-- Required action --
Decide whether each statement below agrees with the question about merging survey rows. Answer yes or no for each one, and quote the words from the question that decide it.
1. Each survey can be submitted only once.
2. The merged row for a survey should take its date from the last submission.
3. The example data sets the time zone of the dates to GMT.

-- Excerpted text --

I've got data from a number of surveys. Each survey can be sent multiple times with updated values. For each survey/row in the dataset there's a date when the survey was submited (created). I'd like to merge the rows for each survey and keep the date from the first survey but other data from the last survey.
A simple example:
#> survey created var1 var2
#> 1 s1 2020-01-01 10 30
#> 2 s2 2020-01-02 10 90
#> 3 s2 2020-01-03 20 20
#> 4 s3 2020-01-01 45 5
#> 5 s3 2020-01-02 50 50
#> 6 s3 2020-01-03 30 10
Desired result:
#> survey created var1 var2
#> 1 s1 2020-01-01 10 30
#> 2 s2 2020-01-02 20 20
#> 3 s3 2020-01-01 30 10
Example data:
df <- data.frame(survey = c("s1", "s2", "s2", "s3", "s3", "s3"),
created = as.POSIXct(c("2020-01-01", "2020-01-02", "2020-01-03", "2020-01-01", "2020-01-02", "2020-01-03"), "%Y-%m-%d", tz = "GMT"),
var1 = c(10, 10, 20, 45, 50, 30),
var2 = c(30, 90, 20, 5, 50, 10),
stringsAsFactors=FALSE)

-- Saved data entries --
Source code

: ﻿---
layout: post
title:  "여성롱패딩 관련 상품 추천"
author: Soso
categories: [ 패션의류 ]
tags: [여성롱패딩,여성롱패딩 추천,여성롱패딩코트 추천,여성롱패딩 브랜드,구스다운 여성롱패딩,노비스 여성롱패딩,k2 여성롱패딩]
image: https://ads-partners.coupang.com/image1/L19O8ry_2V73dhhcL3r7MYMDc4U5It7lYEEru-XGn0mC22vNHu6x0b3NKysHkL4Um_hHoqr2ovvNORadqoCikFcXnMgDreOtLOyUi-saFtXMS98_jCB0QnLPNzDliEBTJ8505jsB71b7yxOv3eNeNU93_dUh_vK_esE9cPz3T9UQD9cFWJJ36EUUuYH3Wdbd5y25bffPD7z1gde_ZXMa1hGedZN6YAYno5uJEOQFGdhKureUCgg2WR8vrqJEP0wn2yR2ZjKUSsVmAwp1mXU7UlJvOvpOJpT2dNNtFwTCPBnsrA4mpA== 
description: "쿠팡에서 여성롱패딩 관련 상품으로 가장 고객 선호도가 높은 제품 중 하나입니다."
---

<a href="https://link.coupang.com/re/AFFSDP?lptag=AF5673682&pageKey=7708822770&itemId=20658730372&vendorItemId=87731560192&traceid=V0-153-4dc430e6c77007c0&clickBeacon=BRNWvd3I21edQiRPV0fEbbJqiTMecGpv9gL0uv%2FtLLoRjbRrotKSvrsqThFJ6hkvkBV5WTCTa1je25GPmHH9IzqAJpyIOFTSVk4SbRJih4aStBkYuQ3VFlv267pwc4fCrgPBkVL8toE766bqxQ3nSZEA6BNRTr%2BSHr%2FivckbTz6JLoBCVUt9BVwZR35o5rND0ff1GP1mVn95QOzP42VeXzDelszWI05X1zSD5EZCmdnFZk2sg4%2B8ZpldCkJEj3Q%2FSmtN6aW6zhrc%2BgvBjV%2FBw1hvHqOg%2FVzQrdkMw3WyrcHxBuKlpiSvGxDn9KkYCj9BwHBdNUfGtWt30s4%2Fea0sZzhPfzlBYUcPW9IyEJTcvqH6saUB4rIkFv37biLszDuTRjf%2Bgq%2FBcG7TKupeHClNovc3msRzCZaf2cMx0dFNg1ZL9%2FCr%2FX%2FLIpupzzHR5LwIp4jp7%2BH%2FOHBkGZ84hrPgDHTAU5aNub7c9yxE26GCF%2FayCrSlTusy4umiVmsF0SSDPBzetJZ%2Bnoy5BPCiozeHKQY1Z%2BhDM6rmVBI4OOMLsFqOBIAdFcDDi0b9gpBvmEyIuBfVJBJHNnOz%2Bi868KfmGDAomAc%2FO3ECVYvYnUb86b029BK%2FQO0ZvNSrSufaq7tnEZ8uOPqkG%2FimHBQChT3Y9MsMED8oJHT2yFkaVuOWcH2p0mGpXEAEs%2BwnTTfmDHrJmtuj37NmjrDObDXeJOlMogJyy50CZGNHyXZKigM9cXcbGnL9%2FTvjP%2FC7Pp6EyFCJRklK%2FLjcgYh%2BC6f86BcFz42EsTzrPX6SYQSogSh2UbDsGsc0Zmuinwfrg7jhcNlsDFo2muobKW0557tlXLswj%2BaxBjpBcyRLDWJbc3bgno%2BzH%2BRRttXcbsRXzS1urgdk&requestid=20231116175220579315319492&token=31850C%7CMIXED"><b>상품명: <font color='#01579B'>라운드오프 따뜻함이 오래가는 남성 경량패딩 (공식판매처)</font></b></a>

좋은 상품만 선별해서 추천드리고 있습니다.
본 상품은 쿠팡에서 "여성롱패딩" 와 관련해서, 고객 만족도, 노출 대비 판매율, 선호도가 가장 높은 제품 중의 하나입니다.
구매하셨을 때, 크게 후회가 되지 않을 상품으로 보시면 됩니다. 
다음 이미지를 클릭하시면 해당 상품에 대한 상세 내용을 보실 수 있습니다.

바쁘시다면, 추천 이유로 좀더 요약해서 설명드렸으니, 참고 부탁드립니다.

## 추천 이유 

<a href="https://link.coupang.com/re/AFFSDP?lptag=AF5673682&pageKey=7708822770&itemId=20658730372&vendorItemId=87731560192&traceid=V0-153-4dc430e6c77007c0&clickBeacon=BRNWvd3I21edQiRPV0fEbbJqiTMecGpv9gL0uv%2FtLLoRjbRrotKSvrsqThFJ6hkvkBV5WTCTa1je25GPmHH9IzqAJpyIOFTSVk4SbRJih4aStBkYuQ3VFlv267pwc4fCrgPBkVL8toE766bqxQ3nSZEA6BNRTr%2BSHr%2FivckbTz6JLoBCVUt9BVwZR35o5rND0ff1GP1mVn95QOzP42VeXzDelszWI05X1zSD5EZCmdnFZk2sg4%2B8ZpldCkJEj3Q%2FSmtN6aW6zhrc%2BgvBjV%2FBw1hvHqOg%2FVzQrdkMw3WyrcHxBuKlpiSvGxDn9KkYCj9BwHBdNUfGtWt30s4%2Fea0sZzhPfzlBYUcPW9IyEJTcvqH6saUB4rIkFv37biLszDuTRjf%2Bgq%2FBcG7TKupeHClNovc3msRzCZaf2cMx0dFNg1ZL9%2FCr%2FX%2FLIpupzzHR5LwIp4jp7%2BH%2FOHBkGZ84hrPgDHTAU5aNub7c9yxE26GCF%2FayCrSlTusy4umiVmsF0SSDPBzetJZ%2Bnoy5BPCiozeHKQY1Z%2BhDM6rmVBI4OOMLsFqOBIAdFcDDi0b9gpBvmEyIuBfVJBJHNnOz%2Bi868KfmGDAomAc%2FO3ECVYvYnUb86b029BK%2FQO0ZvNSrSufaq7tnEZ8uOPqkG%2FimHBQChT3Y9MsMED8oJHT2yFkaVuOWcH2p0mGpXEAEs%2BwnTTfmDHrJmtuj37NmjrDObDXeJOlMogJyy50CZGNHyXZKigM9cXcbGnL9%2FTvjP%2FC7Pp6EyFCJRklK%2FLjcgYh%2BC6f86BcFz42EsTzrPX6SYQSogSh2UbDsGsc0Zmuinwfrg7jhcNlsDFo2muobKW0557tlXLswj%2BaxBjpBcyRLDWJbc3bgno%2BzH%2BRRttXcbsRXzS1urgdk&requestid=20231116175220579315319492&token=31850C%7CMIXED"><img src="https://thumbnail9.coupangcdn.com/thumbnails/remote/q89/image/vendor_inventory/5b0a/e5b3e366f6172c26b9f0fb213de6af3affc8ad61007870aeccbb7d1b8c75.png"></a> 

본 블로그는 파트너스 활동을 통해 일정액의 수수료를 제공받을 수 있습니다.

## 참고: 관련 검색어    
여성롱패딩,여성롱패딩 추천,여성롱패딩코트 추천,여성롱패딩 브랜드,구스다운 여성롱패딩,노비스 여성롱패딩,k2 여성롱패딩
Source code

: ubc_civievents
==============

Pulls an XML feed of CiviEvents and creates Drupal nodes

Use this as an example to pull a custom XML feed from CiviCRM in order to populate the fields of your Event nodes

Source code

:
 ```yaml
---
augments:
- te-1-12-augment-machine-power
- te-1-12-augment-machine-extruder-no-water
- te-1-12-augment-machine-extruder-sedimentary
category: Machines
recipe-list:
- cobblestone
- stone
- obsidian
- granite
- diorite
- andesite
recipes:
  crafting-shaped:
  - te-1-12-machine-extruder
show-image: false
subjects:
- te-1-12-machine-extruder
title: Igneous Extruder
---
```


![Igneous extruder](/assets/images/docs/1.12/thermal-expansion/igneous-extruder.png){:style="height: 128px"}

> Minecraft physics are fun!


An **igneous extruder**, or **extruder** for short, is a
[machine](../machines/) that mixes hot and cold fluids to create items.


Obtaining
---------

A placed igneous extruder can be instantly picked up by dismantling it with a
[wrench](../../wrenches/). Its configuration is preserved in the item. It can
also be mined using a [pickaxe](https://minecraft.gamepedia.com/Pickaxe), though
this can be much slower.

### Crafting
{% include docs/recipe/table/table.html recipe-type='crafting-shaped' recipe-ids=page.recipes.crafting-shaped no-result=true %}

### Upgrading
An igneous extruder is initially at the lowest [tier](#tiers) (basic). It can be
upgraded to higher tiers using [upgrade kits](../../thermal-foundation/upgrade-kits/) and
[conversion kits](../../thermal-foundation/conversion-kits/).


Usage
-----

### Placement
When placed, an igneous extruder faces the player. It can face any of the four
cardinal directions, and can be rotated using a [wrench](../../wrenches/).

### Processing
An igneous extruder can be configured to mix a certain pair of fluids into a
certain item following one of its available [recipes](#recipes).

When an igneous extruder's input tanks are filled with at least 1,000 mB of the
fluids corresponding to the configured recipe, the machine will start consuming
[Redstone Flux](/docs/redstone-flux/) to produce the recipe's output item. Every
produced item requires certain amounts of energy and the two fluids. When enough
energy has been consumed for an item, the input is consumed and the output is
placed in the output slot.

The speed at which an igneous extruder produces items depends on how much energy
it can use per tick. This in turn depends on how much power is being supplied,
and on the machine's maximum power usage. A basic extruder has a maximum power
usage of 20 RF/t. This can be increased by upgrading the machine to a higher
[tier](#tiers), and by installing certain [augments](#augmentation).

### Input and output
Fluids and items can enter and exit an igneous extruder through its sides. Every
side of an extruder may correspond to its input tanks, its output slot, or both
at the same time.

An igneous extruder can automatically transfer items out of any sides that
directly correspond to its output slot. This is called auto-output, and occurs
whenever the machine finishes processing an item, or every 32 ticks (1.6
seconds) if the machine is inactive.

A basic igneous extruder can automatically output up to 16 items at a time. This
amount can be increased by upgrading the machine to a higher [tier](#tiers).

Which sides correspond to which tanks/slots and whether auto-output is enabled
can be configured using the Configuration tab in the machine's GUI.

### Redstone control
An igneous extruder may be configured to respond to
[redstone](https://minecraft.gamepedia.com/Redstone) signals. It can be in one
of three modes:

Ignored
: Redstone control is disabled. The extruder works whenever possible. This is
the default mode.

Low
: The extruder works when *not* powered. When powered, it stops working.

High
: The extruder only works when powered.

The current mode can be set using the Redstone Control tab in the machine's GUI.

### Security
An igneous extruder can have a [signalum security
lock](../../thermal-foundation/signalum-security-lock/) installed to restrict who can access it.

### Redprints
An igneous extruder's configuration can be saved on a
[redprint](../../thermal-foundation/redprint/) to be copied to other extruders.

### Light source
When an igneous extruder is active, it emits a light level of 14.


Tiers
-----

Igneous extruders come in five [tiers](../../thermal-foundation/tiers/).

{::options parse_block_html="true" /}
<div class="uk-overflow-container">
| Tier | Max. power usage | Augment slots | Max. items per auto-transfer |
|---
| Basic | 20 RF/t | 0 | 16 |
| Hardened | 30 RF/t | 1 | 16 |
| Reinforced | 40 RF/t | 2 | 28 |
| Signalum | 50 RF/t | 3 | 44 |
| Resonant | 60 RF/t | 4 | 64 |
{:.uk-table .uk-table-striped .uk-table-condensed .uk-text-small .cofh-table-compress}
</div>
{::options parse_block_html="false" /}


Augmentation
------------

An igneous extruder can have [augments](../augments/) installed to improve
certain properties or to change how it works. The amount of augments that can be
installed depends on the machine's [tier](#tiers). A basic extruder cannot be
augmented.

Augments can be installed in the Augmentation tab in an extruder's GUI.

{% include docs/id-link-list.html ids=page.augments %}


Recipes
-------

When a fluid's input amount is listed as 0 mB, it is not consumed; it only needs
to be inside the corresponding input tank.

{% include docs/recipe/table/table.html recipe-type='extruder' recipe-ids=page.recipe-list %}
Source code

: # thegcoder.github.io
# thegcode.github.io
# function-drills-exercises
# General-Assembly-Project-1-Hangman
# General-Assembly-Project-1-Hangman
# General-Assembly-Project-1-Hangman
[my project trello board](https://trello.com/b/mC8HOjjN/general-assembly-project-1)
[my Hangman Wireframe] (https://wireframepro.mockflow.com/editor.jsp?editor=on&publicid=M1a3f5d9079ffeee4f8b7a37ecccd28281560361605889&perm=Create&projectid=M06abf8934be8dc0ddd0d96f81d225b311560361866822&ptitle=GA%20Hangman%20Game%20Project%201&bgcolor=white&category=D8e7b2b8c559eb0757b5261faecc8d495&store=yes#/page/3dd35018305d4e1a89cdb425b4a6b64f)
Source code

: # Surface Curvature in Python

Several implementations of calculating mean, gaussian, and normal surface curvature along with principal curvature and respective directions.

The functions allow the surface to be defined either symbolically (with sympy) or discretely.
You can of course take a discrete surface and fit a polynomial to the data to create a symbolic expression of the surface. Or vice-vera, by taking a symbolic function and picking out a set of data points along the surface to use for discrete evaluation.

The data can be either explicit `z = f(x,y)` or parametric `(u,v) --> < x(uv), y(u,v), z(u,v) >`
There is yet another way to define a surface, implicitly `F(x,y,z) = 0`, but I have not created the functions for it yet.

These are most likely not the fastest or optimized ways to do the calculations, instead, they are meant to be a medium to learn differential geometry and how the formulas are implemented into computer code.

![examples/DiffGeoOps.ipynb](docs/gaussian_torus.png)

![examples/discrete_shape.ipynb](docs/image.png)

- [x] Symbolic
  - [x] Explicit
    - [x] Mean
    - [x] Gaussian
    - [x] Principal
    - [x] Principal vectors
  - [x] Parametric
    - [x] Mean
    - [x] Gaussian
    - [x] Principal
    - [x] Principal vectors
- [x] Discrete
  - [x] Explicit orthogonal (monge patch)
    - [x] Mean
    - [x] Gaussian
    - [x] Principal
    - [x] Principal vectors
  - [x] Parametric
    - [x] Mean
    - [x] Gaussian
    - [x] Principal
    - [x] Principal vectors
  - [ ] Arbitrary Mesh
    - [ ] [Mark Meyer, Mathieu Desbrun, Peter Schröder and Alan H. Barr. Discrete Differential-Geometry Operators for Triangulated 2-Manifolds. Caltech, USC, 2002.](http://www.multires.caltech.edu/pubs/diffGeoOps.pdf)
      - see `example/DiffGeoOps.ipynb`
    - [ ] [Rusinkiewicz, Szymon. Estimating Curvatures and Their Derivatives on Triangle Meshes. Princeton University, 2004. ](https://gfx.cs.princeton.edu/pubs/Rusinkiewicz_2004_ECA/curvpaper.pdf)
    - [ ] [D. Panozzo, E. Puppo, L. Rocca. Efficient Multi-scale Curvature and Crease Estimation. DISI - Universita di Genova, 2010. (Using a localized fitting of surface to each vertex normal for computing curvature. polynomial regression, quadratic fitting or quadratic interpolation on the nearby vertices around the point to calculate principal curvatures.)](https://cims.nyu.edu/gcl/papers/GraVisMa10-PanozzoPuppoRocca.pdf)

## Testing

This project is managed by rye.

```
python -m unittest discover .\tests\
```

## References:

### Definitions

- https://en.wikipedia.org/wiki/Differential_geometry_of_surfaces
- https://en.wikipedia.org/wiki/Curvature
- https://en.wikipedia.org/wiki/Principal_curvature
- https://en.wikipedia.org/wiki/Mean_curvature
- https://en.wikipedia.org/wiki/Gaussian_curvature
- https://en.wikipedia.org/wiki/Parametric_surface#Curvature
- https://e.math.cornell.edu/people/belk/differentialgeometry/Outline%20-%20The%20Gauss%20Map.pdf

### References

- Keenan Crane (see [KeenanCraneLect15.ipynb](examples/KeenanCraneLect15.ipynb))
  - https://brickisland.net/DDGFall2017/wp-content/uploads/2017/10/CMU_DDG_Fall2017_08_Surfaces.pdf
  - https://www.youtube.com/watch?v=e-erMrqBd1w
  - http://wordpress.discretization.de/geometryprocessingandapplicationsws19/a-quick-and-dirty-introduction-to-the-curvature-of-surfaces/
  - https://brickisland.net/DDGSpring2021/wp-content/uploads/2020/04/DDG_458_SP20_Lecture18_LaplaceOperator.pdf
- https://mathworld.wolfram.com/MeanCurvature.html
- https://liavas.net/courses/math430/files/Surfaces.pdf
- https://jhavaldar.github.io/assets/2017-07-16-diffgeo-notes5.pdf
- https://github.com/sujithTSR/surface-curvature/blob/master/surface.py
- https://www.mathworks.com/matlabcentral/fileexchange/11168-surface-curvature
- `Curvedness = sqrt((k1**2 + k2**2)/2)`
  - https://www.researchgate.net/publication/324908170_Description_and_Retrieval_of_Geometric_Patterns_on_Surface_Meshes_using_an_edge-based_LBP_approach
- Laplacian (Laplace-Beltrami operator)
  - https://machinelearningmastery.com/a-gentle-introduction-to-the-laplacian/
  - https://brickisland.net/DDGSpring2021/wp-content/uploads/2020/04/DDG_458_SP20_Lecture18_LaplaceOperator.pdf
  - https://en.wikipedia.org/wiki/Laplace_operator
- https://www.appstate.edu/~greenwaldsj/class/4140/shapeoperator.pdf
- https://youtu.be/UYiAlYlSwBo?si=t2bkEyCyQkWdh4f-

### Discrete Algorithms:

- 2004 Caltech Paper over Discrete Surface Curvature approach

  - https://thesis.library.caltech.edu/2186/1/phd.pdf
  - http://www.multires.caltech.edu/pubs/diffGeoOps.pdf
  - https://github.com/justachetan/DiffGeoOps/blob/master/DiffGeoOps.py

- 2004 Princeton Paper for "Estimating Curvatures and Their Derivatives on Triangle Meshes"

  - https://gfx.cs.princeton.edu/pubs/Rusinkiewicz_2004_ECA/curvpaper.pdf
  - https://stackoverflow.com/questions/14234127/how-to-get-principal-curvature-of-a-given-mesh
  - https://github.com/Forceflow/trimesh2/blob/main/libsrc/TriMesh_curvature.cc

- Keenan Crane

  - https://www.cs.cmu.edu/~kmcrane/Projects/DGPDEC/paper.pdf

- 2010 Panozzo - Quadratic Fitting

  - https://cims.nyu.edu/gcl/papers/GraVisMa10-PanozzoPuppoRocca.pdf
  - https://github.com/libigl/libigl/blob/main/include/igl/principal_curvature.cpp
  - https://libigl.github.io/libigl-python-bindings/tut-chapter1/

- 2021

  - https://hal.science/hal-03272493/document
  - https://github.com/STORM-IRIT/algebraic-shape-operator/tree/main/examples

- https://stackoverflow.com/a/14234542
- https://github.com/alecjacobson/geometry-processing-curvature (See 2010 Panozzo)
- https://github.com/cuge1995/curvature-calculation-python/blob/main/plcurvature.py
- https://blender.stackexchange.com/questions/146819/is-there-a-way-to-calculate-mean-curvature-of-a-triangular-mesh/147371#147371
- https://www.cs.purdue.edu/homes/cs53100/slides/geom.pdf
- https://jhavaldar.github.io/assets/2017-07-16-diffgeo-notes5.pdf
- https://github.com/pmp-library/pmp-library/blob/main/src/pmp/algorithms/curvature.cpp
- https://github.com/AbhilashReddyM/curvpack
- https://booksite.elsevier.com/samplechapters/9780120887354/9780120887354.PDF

-- Task response --
1. No: "Each survey can be sent multiple times with updated values."
2. No: "keep the date from the first survey but other data from the last survey."
3. Yes: tz = "GMT"